Question

Find the value of p so that the lines ${{l}_{1}}$ : $\dfrac{1-x}{3}=\dfrac{7y-14}{2p}=\dfrac{z-3}{2}$ and ${{l}_{2}}$: $\dfrac{7-7x}{3p}=\dfrac{y-5}{1}=\dfrac{6-z}{5}$are at right angle. Also, find the equation of a line passing through the point (3,2,-4) and parallel to ${{l}_{1}}$.

Answer 1

Hint: To solve this question we will first write the equation of lines ${{l}_{1}}$ and ${{l}_{2}}$ ad will get direction ratios of both lines ${{l}_{1}}$ and ${{l}_{2}}$. Then we will find value of p using condition of intersection of two lines at right angle and then we will put value of p in direction ratios of ${{l}_{1}}$ and hence find the equation of line parallel to line ${{l}_{1}}$ and passing through point ( 3, 2, -4 ).

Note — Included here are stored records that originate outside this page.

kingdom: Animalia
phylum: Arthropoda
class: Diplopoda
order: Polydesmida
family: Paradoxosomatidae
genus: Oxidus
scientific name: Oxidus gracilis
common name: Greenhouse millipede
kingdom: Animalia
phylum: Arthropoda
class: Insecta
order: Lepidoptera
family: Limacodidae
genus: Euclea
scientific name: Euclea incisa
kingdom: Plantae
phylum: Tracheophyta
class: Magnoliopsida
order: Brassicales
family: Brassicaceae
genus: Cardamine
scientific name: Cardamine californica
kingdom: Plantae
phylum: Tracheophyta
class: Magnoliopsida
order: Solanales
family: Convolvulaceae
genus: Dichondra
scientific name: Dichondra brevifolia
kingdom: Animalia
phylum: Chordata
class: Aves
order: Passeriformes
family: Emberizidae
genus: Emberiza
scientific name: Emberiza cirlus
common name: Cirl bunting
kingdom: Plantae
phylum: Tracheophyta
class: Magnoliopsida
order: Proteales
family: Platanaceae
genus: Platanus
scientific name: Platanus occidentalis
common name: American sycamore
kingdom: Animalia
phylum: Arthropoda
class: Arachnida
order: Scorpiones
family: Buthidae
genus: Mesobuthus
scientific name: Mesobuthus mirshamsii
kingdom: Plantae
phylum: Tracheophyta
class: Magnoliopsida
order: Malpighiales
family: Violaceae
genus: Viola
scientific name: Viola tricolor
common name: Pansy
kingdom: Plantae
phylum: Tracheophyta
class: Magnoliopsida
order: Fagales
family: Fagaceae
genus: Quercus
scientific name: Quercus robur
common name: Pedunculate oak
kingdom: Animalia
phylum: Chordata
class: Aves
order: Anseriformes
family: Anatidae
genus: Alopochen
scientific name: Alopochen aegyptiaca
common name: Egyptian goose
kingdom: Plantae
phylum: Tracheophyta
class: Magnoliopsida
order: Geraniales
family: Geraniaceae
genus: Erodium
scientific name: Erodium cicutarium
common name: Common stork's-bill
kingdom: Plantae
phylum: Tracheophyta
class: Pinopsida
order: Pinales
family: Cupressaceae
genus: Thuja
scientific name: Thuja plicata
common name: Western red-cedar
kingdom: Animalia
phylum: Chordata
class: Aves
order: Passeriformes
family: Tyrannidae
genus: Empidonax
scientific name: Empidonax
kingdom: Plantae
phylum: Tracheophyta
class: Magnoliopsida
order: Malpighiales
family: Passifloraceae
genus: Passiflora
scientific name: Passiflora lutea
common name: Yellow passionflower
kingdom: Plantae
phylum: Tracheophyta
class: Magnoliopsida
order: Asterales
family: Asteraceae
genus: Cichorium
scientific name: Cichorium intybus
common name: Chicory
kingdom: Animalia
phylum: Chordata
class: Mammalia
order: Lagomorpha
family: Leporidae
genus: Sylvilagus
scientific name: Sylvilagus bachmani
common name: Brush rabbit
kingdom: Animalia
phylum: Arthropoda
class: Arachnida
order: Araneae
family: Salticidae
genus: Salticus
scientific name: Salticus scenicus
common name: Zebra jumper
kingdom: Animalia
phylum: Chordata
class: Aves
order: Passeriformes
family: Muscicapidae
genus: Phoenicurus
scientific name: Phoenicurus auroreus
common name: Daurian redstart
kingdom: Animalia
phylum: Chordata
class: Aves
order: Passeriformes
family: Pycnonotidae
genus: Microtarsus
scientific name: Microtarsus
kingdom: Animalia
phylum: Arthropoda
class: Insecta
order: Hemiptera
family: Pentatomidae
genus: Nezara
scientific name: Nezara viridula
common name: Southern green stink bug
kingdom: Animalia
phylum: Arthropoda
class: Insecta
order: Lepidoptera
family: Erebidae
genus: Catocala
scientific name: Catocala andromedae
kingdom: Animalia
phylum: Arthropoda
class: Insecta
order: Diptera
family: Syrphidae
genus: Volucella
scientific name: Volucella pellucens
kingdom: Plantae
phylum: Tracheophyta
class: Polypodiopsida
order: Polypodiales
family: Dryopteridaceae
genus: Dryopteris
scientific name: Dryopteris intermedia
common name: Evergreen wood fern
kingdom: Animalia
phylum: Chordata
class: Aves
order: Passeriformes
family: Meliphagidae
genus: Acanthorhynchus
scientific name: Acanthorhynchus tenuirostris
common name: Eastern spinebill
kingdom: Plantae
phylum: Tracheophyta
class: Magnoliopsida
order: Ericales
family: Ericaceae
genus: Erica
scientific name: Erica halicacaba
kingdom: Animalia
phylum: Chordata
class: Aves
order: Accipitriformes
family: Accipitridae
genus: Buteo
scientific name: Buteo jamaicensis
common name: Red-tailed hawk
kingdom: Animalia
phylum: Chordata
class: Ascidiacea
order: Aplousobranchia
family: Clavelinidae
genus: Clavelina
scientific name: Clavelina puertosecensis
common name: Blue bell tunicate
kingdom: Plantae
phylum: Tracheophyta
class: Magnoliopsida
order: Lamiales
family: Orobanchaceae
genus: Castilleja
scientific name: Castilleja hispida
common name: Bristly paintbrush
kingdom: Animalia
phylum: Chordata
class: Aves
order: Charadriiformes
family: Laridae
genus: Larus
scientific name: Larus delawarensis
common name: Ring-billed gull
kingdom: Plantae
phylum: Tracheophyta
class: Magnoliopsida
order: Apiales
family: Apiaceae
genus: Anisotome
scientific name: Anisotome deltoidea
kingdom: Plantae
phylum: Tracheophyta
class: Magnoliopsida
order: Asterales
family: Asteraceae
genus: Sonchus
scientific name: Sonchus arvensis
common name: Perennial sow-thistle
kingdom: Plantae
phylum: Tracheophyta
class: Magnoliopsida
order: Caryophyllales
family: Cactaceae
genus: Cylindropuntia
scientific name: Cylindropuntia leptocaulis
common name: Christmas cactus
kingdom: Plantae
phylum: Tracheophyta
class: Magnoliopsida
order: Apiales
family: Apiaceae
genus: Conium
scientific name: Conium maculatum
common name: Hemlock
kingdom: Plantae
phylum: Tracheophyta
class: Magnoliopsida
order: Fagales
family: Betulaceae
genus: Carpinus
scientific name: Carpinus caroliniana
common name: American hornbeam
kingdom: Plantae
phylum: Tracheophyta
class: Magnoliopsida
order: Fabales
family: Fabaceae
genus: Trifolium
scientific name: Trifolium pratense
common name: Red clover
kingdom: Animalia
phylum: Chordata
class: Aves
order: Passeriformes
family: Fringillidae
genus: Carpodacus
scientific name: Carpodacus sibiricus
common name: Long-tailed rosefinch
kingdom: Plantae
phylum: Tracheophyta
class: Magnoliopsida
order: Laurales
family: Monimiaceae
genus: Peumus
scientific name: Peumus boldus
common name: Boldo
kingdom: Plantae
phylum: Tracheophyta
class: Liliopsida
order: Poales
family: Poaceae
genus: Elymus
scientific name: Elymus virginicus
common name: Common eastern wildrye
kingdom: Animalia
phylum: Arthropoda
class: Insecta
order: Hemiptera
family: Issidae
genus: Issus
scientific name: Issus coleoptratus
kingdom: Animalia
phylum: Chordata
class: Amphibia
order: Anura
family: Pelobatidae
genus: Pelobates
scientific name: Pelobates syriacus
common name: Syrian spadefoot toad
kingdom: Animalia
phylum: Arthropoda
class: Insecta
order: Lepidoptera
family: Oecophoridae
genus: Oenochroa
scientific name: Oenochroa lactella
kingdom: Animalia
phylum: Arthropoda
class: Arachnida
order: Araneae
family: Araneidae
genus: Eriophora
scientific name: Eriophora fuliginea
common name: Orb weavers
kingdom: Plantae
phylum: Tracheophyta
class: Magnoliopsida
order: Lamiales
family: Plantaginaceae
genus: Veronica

Complete step by step answer:
In question it is given that lines ${{l}_{1}}$ : $\dfrac{1-x}{3}=\dfrac{7y-14}{2p}=\dfrac{z-3}{2}$ and ${{l}_{2}}$: $\dfrac{7-7x}{3p}=\dfrac{y-5}{1}=\dfrac{6-z}{5}$are at right angle.
So, firstly writing, ${{l}_{1}}$ and ${{l}_{2}}$in standard form of equation of lines, we get
${{l}_{1}}$ : $\dfrac{x-1}{-3}=\dfrac{y-2}{\dfrac{2p}{7}}=\dfrac{z-3}{2}$ and ${{l}_{2}}$: $\dfrac{x-1}{-\dfrac{3p}{7}}=\dfrac{y-5}{1}=\dfrac{z-6}{-5}$.
Now, comparing lines ${{l}_{1}}$ and ${{l}_{2}}$with standard form of equation $\dfrac{x-a}{d}=\dfrac{y-b}{e}=\dfrac{z-c}{f}$, where d, e, f are direction ratios and ( a, b, c ) lying on line, we get
direction ratios of line ${{l}_{1}}$ will be -3, $\dfrac{2p}{7}$and 2, also direction cosines of line ${{l}_{2}}$ will be $-\dfrac{3p}{7}$, 1, -5.
Now, we know that if line ${{l}_{1}}$ have direction cosines as a, b, c and line ${{l}_{2}}$ have direction cosines as d, e,f then lines ${{l}_{1}}$and ${{l}_{2}}$ will be at right angle if ad + be + cf = 0.
So, lines ${{l}_{1}}$and ${{l}_{2}}$will be at right angle if \[(-3)\left( \dfrac{-3p}{7} \right)+\left( \dfrac{2p}{7} \right)\cdot 1+2\cdot (-5)=0\]
On solving, we get
\[\left( \dfrac{9p}{7} \right)+\left( \dfrac{2p}{7} \right)-10=0\]
On simplifying we get
$\dfrac{11p}{7}=10$
$p=\dfrac{70}{11}$
Now we have to find the equation of another line which passes through point ( 3, 2, -4 ) and is parallel to line ${{l}_{1}}$.
Now we know that direction ratios of line ${{l}_{1}}$ will be -3, $\dfrac{2p}{7}$and 2.
Putting $p=\dfrac{70}{11}$ in direction ratios of line ${{l}_{1}}$, we get
Direction ratios of line ${{l}_{1}}$ as - 3, $\dfrac{20}{11}$and 2.
So, direction ratios of line parallel to line ${{l}_{1}}$ will be the same as direction ratios of line ${{l}_{1}}$.
Now it is given that equation of line passes through point ( 3, 2, -4 )
So, equation of line which passes through point ( 3, 2, -4 ) and parallel to line ${{l}_{1}}$, will be
$\dfrac{x-3}{-3}=\dfrac{y-2}{\dfrac{20}{11}}=\dfrac{z+4}{2}$


Note:
Always convert the equation of line firstly to standard line equation which is $\dfrac{x-a}{d}=\dfrac{y-b}{e}=\dfrac{z-c}{f}$, where d, e, f are direction ratios and ( a, b, c ) lying on line. Always remember that the linear combination of direction ratios of two lines meeting at right angles is zero. Avoid calculation error while solving the question.